Start of Reading passage

Romancing History

Tag: Christmas Extravaganza

Christ is the Answer, Guest Post by Kathleen Bailey

I’m so excited to welcome fellow historical romance author, Kathleen D. Bailey, back to Romancing History. Kathleen has a timely message for us about how the Babe of Bethlehem is the answer the world needs, at Christmas, and throughout the year.

Kathleen’s newest release, The Widow’s Christmas Miracle, is part of Pelican Book Group’s Christmas Extravaganza. Here’s a little bit about her new release. Kathleen is also giving away an e-Book copy of The Widow’s Christmas Miracle and a New England Gift pack to one Romancing History reader. Give away details are at the bottom of the post.


From the Back Cover

Red Dawn’s world was shattered in a single vengeful act, an act that brought her to into the home of the enemy. She couldn’t love a white man, not after what they did to her people. Could she?

After losing a limb serving his country, Laban Jones has built a life from nothing. He’s got more than he dares ask for, but what woman would accept a one-legged husband? Can he offer Red Dawn three-quarters of a man, and will she be content with that? The answer they receive on a Christmas Eve is a miracle neither will ever forget.

End of Reading passage
Start of Listed entries

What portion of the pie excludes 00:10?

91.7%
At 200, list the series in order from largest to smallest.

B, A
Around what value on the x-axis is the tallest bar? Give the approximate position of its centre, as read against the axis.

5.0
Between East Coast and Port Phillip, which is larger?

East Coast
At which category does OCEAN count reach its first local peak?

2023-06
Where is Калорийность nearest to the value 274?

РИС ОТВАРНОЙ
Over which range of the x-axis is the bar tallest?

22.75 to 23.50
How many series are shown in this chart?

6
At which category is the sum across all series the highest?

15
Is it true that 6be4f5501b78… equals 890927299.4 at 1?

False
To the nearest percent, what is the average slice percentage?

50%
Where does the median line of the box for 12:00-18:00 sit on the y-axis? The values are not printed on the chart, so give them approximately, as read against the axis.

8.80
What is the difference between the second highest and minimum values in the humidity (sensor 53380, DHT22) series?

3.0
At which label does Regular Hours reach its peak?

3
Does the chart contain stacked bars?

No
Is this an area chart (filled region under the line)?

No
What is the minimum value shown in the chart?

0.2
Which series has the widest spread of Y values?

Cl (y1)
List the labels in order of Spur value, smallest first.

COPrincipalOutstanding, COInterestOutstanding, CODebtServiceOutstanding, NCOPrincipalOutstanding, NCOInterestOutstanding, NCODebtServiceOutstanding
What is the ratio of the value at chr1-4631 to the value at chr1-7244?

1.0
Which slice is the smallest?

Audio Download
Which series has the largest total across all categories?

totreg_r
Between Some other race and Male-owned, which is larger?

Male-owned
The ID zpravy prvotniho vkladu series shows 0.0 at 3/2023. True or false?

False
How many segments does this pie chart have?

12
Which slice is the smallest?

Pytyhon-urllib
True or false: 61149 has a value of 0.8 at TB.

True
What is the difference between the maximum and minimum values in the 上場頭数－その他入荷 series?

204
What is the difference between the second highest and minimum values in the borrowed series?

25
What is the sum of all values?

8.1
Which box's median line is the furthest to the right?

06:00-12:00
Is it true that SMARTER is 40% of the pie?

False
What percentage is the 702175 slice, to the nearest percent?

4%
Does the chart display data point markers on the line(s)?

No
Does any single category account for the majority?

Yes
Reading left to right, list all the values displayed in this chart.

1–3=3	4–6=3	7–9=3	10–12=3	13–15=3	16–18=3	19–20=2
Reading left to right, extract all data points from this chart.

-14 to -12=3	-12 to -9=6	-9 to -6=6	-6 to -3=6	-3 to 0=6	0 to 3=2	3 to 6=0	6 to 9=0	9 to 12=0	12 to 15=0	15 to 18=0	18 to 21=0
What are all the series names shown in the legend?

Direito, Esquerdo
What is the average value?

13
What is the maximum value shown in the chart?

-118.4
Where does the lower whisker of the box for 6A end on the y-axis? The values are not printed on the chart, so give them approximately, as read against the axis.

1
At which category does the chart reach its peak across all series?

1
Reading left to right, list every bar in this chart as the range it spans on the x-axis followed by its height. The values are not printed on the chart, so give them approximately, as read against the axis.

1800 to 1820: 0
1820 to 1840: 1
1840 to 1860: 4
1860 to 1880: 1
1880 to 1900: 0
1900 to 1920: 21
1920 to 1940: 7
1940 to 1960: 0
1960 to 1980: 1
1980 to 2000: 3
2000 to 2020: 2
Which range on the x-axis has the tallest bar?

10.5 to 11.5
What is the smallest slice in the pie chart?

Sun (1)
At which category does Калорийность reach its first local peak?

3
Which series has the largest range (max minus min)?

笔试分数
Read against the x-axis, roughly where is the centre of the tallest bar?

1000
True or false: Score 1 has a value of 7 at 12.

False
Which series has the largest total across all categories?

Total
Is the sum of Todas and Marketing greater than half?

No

End of Listed entries

Please answer these questions about the Romancing History post:
(a) Whose Christmas Extravaganza includes The Widow's Christmas Miracle?
(b) What two items is Kathleen giving away to one reader?
(c) How did Laban Jones lose a limb?

(a) Pelican Book Group's.
(b) An e-Book copy of The Widow's Christmas Miracle and a New England Gift pack.
(c) Serving his country.